Set goals with deadlines to help stick to your new year’s resolutions

Track your progress and adjust lists when circumstances change

09 January 2020 - 11:14
By Laura du Preez
Set clear deadlines and milestones to make it easier to celebrate as you make progress on these. Picture: 123RF/SIRINAPA
Set clear deadlines and milestones to make it easier to celebrate as you make progress on these. Picture: 123RF/SIRINAPA

Did you make some new year’s resolutions about how to manage your money better?

Did you resolve to spend less on credit, save more, budget better?

It is good to have the best intentions, but apparently more than 80% of us fail to keep our resolutions with many failing before the end of January. 

In the US, the New York Post reported research by a social network of athletes which found that January 12 was the day most health and fitness resolutions were broken.  

Personal finance sections of leading business publications like Forbes in the US and the Financial Times in the UK suggest that rather than setting new year’s resolutions you should try to define your financial life goals. 

“Doing this can actually have an impact on achieving them, by helping you to maintain focus in the face of distractions, setbacks or challenges,” says Jason Butler, the Financial Times’s personal finance columnist. 

In a column published for start of last year entitled “This year, don’t set any New Year’s resolutions”,  contributor Ashira Prossack advised Forbes readers not to set resolutions and become a statistic, but rather to set actionable goals.  

“Goals are specific, whereas resolutions tend to be broad and vague. Goals are much more actionable, which is what makes them more effective,” she wrote.

Prossack suggests you be clear about what you want to accomplish, why it is important and how you will make it happen. 

She says if you have a broad resolution like you want to make more money, you should break it down into the steps you need to take – do you want to get a promotion or change jobs or start a side hustle. 

If you want a promotion, perhaps you need a coach or a mentor to help you achieve that goal. If you want to change jobs, you must update your CV and plan how to network and search for opportunities, she says.

Generally in life, if you want something you have to work for it, and the same applies to your finances. The clearer you are on what you want, the more likely you are to work for it.
Gontse Tsatsi of Old Mutual Investment Group

“Get as specific as possible and outline all of the smaller steps you’ll need to take to reach your full goal,” she says.

Butler says most people’s overarching financial milestone is to get to a place where money is not something they worry about, nor holds them back from living the life they want. 

In the early stages of that journey, you may need to eradicate expensive debt, get control of your day-to-day spending and build an adequate emergency fund to improve your overall sense of wellbeing, he says. 

Another way to master your money is to develop effective habits and behaviour that serve you well on a day-to-day basis and compound over time to improve your financial position, Butler says. 

Developing effective money habits, having a lifestyle you can afford and thinking carefully about your family priorities will help you identify and reach these goals or milestones — the key to having money serve you well over your whole lifetime, he says. 

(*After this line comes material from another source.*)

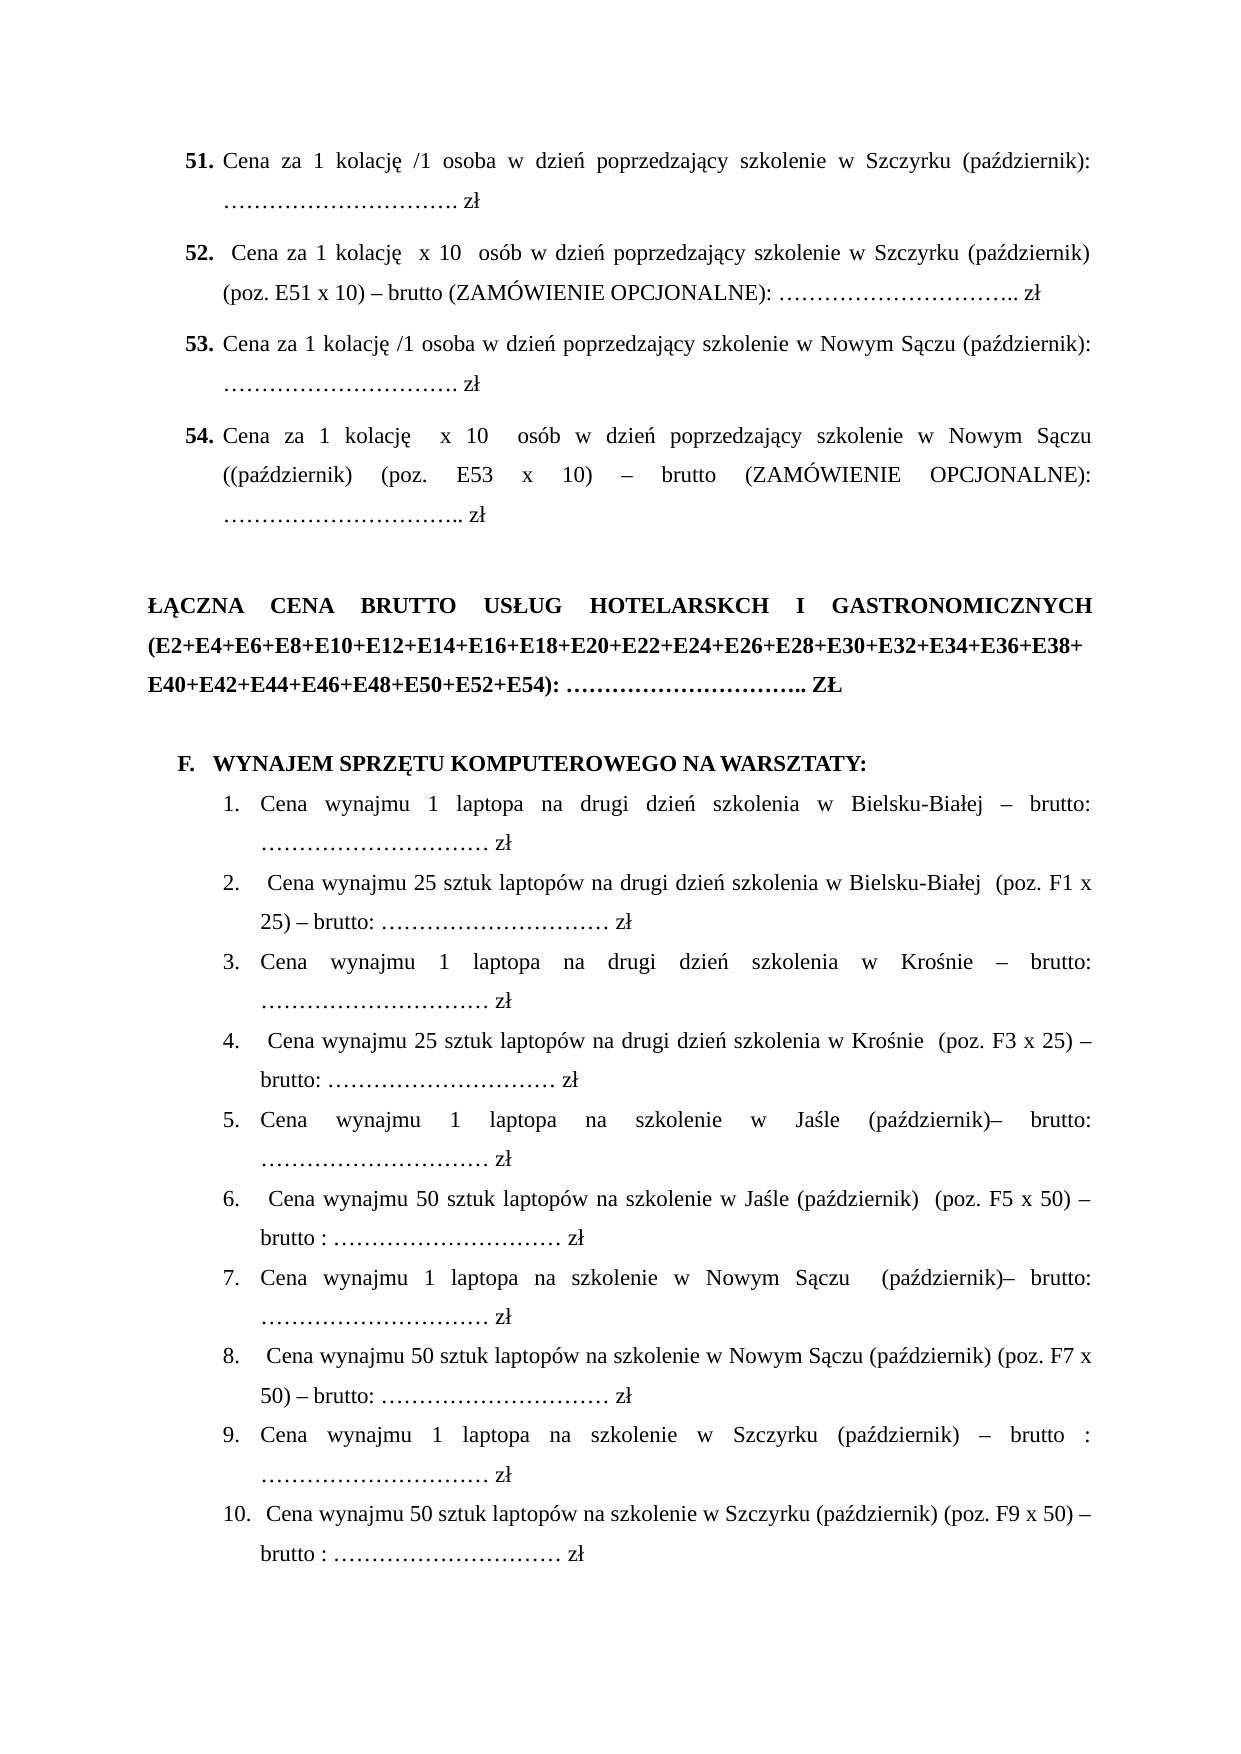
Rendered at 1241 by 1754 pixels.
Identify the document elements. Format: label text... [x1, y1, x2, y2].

Back at home Gontse Tsatsi, the head of retail distribution at Old Mutual Investment Group, echoes Butler and Prossack’s advice, saying if you set clear goals and have a plan to achieve them you are more likely to succeed. 

“Generally in life, if you want something you have to work for it, and the same applies to your finances. The clearer you are on what you want, the more likely you are to work for it. You need to have discipline to make your money work for you. After all, your goals should be compelling enough to spur you on when you have to balance short-term sacrifice for long-term investment.” 

Tsatsi says if you have a goal like saving more, you need to set a behaviour you can repeat continuously – like setting aside an amount at the beginning of each month - until it becomes a habit. This is similar to what you do when you commit to regular exercise. 

To avoid falling off the wagon, he suggests you identify goals that drive you. 

“There’s a saying that goes ‘a goal is a dream with a deadline’. In other words, until you put a timeline to something, your list is nothing more than wishful thinking,” Tsatsi says. 

He also suggests breaking down goals into smaller milestones and setting a deadline to make them attainable.

“Without a clear goal, most people will find themselves spending rather than saving. When you have clear deadlines and milestones, it is also easier to celebrate as you make progress on these,” he says.

Butler, however, suggests that setting goals with rigid deadlines like paying off your home loan by the age of 45, or retiring by the age of 60, isn’t the best idea.

He says you should set objectives and then measure the progress you have made to achieve those objectives over the past year, five years or a decade. “You can be a bit easier on yourself and this will help protect your confidence and reduce feelings of guilt or frustration,” he says. 

Tsatsi says if you keep your goals top of mind – track your progress, adjust lists when circumstances change, and continually set new and inspiring milestones you have the best chance of success.